**Trecho fornecido:**
————————
MP investiga irregularidades graves na revisão do Plano Diretor de Paiçandu
O Ministério Público investiga irregularidades graves na revisão do Plano Diretor de Paiçandu e acendeu um alerta direto aos vereadores antes da votação do Projeto de Lei Complementar enviado à Câmara pelo prefeito Ismael Batista.
Segundo as informações que constam na recomendação administrativa, o Ministério Público do Paraná, por meio da Comarca de Paiçandu, apura possíveis vícios no processo de revisão do Plano Diretor e também na composição do Concidades.
Câmara confirma protocolo e agora precisa decidir o que fazer no caso Ana Lúcia
Além disso, o MP orienta que os vereadores se abstenham de aprovar o projeto da forma como ele chegou ao Legislativo. A recomendação aponta preocupação com regras que possam permitir a regularização fundiária, conhecida como REURB, de loteamentos rurais clandestinos.
MP alerta Câmara sobre riscos jurídicos
O ponto mais sensível da recomendação está no alerta feito aos agentes públicos. Conforme o documento, a eventual aprovação de um projeto com os vícios apontados poderá caracterizar dolo no descumprimento das normas urbanísticas e ambientais.
Portanto, o caso não envolve apenas uma discussão técnica sobre planejamento urbano. Ele também pode atingir diretamente a responsabilidade de vereadores e demais agentes públicos que participarem da aprovação.
De acordo com a manifestação do Ministério Público, a inobservância da recomendação poderá levar à responsabilização pertinente, especialmente se houver desvio de finalidade.
Plano Diretor define o futuro da cidade
O Plano Diretor orienta o crescimento urbano, define regras de ocupação do solo e estabelece diretrizes para moradia, meio ambiente, mobilidade, infraestrutura e expansão territorial.
Por isso, qualquer alteração feita sem critério técnico, participação adequada e respeito à legislação pode gerar impactos por muitos anos.
————————
Dados armazenados
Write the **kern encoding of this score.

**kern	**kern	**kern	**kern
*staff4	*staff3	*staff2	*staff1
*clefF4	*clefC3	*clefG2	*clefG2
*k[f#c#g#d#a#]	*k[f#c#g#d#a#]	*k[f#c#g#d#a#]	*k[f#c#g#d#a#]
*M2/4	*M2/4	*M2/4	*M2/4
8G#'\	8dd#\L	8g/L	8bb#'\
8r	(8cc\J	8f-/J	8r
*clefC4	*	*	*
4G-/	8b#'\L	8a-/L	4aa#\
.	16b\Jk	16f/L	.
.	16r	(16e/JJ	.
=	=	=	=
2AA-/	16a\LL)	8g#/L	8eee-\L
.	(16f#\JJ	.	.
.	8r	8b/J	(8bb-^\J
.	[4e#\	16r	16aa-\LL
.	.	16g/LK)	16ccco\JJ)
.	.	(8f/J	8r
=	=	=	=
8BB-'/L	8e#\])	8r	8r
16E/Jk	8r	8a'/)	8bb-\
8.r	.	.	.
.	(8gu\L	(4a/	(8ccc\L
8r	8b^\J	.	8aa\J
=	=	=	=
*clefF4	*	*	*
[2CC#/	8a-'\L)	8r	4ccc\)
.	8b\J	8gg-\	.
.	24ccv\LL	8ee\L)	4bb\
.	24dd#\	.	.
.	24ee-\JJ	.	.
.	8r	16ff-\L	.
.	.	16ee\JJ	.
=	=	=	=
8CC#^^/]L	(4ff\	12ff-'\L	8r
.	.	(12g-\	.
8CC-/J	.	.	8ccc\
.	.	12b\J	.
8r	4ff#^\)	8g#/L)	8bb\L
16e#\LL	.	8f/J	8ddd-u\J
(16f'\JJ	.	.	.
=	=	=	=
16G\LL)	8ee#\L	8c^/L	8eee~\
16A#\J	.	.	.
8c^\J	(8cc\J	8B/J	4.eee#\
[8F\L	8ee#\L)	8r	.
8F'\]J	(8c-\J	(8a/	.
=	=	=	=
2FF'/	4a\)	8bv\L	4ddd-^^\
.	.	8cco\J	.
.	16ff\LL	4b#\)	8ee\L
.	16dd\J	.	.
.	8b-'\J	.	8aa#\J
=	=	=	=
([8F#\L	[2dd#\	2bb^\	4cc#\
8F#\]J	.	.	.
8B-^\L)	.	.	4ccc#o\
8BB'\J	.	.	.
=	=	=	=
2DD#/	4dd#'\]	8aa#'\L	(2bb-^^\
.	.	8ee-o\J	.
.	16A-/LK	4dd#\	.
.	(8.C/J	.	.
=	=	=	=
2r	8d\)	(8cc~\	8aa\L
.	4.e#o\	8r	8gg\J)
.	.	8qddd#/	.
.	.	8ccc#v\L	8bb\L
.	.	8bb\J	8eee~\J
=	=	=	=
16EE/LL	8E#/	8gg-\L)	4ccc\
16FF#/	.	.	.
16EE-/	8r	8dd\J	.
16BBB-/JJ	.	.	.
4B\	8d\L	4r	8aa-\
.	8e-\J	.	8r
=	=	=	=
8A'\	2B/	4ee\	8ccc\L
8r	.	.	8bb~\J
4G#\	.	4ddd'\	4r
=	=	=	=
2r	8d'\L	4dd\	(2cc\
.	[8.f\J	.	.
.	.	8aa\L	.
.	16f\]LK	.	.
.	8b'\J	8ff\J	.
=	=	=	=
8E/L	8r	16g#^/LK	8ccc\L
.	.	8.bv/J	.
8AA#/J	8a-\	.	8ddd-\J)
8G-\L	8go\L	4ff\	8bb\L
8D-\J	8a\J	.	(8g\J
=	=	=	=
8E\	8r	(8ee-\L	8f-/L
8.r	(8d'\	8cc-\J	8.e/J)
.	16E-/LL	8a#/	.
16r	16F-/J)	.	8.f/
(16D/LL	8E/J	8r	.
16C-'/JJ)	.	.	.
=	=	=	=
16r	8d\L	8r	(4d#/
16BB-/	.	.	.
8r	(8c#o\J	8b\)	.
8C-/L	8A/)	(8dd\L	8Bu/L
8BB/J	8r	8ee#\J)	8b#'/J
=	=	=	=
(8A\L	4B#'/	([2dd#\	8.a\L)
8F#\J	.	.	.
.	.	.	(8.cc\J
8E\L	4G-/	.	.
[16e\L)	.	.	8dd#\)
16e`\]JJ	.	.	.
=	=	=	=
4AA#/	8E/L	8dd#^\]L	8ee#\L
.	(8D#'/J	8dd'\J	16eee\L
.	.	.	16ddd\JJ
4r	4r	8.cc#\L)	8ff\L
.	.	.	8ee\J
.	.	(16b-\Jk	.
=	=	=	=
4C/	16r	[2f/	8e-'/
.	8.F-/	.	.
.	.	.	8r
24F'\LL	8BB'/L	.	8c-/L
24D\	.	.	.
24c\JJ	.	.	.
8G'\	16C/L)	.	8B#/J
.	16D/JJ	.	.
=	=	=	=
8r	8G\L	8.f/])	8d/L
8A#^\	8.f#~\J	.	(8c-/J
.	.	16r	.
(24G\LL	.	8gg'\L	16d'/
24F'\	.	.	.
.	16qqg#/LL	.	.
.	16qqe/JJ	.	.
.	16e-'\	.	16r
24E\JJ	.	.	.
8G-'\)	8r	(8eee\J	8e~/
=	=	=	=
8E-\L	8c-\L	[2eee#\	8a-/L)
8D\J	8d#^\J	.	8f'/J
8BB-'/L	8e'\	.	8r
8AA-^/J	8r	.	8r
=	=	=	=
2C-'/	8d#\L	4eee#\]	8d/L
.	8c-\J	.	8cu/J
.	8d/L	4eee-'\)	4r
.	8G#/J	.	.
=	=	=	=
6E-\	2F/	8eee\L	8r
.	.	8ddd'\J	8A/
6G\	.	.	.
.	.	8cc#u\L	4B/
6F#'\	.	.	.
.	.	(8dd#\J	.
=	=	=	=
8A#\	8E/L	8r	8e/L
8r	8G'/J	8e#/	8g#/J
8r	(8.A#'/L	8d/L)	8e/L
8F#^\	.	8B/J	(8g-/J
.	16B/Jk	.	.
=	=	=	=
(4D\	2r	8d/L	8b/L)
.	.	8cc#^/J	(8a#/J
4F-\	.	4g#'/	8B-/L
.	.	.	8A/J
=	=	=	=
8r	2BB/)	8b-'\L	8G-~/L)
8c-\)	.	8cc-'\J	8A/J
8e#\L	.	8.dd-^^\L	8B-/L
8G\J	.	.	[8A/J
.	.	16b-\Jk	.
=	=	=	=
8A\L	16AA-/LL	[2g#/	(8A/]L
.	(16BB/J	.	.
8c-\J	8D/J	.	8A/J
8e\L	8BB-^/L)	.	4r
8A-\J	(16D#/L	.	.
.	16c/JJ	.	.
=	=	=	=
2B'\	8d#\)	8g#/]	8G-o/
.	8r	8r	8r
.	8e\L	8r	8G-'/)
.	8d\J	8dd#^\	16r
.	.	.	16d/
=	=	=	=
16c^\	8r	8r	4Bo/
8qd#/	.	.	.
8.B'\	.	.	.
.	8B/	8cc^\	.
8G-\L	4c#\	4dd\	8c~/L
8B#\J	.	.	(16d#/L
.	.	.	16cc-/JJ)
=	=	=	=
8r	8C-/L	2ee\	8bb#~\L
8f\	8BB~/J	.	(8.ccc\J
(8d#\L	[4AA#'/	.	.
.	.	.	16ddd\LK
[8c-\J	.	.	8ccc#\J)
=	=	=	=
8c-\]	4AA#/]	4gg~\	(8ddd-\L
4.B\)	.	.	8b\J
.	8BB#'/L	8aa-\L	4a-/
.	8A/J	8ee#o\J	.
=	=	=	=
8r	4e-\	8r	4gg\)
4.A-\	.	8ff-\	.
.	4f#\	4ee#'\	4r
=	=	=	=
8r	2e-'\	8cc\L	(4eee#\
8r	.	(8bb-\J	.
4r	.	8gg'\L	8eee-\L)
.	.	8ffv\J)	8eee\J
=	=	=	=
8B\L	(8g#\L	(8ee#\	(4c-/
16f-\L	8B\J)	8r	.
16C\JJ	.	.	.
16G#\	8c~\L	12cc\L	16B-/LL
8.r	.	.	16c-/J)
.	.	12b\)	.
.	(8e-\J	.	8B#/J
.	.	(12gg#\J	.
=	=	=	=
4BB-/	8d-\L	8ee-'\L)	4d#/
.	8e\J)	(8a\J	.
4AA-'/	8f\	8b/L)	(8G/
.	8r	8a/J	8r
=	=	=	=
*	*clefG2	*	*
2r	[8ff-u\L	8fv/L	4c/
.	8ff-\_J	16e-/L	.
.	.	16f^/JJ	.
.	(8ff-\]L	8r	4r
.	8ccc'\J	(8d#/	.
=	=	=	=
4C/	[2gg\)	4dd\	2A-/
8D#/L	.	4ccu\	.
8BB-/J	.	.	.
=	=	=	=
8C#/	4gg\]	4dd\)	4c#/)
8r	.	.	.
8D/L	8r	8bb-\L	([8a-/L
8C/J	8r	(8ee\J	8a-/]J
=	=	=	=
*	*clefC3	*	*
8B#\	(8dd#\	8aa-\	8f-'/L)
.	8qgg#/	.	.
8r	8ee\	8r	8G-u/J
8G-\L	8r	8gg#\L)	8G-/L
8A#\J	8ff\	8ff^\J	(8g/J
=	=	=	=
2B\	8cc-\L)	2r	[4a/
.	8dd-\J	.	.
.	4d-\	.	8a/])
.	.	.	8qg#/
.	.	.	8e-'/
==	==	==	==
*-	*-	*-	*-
————————
**Tarefas a realizar:**
A) De acordo com a reportagem sobre o Plano Diretor de Paiçandu, quem enviou à Câmara o Projeto de Lei Complementar?
B) Retome a reportagem sobre o Plano Diretor de Paiçandu a partir do ponto em que ela termina.
As linhas não têm nenhuma função nesta atividade.

**Respostas por item:**
A) O prefeito Ismael Batista.

B)
Nesse contexto, a preocupação do MP ganha ainda mais peso. A revisão do Plano Diretor não pode servir como instrumento para legitimar situações irregulares, principalmente quando envolve possível regularização de loteamentos rurais clandestinos.
Risco de ADI e Ação Civil Pública
A recomendação também informa que, caso a Câmara aprove uma lei com os vícios indicados, o Ministério Público poderá adotar medidas judiciais.
Entre elas, estão o ajuizamento de Ação Direta de Inconstitucionalidade, a chamada ADI, ou o exercício do controle difuso em Ação Civil Pública. O objetivo seria obter a nulidade da lei aprovada.
Assim, os vereadores de Paiçandu entram em uma votação de alto risco institucional. Caso ignorem o alerta, poderão ter que explicar por que aprovaram uma proposta questionada previamente pelo órgão fiscalizador.
Câmara precisa agir com responsabilidade
Agora, a Câmara de Paiçandu precisa tratar o tema com transparência. O Legislativo deve analisar o projeto com profundidade, ouvir técnicos, avaliar os apontamentos do MP e evitar uma votação apressada.
Além disso, a população precisa acompanhar o debate. O Plano Diretor não pertence ao prefeito, aos vereadores ou a grupos interessados em regularização de áreas específicas. Ele pertence à cidade.
Portanto, a pergunta que fica é direta: os vereadores vão cumprir o papel de fiscalização ou vão aprovar um projeto já marcado por graves questionamentos do Ministério Público?